The highly acclaimed Michael Fassbender stars in the titular role, with Marion Cotillard by his side as the influential Lady Macbeth. The supporting cast includes Paddy Considine, David Thewlis, Sean Harris and Elizabeth Debicki. Their Skye shoot was marred with horrid wind and rain, beating down to give the perfect weather-beaten backdrop for events to unfold. The premiere was much to the contrary as the sun shone on the stars to greet the fans, Fassbender revelling in signing autographs and taking selfies with his Scottish admirers.

I was fortunate enough to have the opportunity to chat to the director of the piece Kurzel, who had an interesting take on the central character, comparing him to Breaking Bad’s Walter White, who is arguably the greatest television anti-hero of the 21st century. Discussing the odd similarity, he said, “I was watching a lot of Breaking Bad to have some freedom away from the torture of the edit and found that, like Macbeth, it is about a man going mad and descending into an evil that he can’t find a way back from.”

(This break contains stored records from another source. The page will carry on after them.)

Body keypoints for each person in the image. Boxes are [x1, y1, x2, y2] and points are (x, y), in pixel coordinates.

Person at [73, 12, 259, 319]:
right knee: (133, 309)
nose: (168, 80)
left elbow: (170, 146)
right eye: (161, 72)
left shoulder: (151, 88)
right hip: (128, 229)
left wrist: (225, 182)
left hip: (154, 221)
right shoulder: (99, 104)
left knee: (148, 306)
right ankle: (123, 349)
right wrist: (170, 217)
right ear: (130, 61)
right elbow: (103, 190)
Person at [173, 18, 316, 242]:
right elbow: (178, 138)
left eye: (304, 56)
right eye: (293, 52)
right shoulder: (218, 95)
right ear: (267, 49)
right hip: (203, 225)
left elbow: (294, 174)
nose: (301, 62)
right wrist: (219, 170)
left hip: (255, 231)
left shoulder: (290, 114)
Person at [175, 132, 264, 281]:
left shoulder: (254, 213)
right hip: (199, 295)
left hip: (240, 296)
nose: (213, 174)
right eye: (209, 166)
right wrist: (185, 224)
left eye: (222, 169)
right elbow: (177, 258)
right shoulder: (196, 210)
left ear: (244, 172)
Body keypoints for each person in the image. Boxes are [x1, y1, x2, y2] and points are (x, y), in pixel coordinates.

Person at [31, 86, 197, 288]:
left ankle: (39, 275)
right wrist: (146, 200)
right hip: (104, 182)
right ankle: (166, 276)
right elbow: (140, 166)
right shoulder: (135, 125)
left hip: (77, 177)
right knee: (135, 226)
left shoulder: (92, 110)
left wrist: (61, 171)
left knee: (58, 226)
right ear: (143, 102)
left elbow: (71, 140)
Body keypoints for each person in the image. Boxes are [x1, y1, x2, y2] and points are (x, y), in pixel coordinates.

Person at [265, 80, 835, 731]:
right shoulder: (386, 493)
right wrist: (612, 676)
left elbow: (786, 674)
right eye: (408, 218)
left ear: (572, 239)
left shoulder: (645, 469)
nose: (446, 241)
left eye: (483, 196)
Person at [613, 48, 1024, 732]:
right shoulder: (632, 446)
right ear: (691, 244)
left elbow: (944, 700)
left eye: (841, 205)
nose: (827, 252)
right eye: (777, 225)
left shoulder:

Bringing a Shakespeare classic to the big screen is no mean feat and the filmmaker was quick to discuss his reasons for giving it the cinematic treatment.

“It kind of read like a Western when I read the screenplay, and felt really modern. The Scottish setting made it feel very honest. It didn’t feel contrived or as if it was a prisoner to the words. The writers had a new take on the themes of ambition in the play, making it less about control and more about what you do with grief and trauma, especially being a warrior. We found that to be a really fresh and interesting take on the original material.”

He also spoke freely about the universal appeal of Macbeth, and how the story has the longevity to be told again and again without becoming stale.

“I read something the other day that stated that every four hours across the world a production of Macbeth is taking place, so I think already it is the biggest blockbuster around. I think it is whether people are engaged enough to want to see a new one because it carries a lot of baggage. People think if they’ve seen it, or read it, or studied it at school that they’ve done it so I think it’s always about offering up something fresh and new.

For us it’s about placing it back in the time in which it existed, and finding something very human and real in it. I’ve seen it now three times and it’s amazing to me how much Shakespeare keeps on repeating itself but people always want to go back for a second or third time to watch it. I think it has a lot to do with the verse because you don’t always hear or understand the verse the first time so you want to go back and get something new from it each time.”

Macbeth is available on DVD, Blu Ray and on demand.